Es hat keinen Zweck, darüber zu jammern: Die Lüge ist systemimmanent und man muss mit dieser Situation leben, sie wird sich nicht ändern. Ausser der Tatsache, dass die Lüge eine bewährte Methode im Kampf um Geld und Ansehen ist, gibt es noch einen anderen Gesichtspunkt: Die Menge der wirklich streng objektivierbaren Sachverhalte ist wesentlich geringer, als man landläufig annimmt.

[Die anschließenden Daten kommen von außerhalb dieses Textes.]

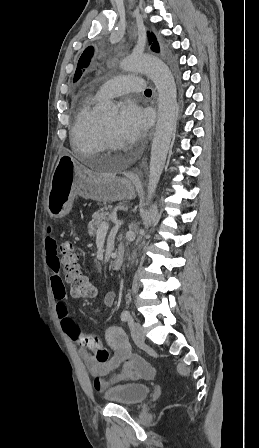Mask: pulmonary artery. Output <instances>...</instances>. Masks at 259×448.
<instances>
[{
    "mask_svg": "<svg viewBox=\"0 0 259 448\" xmlns=\"http://www.w3.org/2000/svg\"><path fill=\"white\" fill-rule=\"evenodd\" d=\"M136 53H134L135 55ZM126 70L128 71H135V69L131 67H126ZM136 78V76L133 75H120L116 76L115 78L111 79L110 81L106 82L102 86L99 87L97 94L101 99H108L114 96H118L121 94H124L128 92L129 90L119 86L117 83L119 81L125 80V79H131Z\"/></svg>",
    "mask_w": 259,
    "mask_h": 448,
    "instance_id": "obj_1",
    "label": "pulmonary artery"
}]
</instances>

Zum Beispiel könnte man beim Kosovo-Krieg zwar die Anzahl der abgeworfenen Bomben, der Kampfeinsätze und der zerstörten Brücken zählen und damit objektivieren. Aber schon dabei stellen sich Probleme ein: Was ist eine Bombe und wann ist eine Bombe eine Marschflugkörper. Was ist ein Kampfeinsatz? Zählt auch eine Planke über einen kleinen Fluss als Brücke, die altersschwach, gerade jetzt zerbrochen ist? Diese Probleme, tauchen bei jeder Statistik auf. Jede Statistik ist die subjektive Sicht ihrer Macher.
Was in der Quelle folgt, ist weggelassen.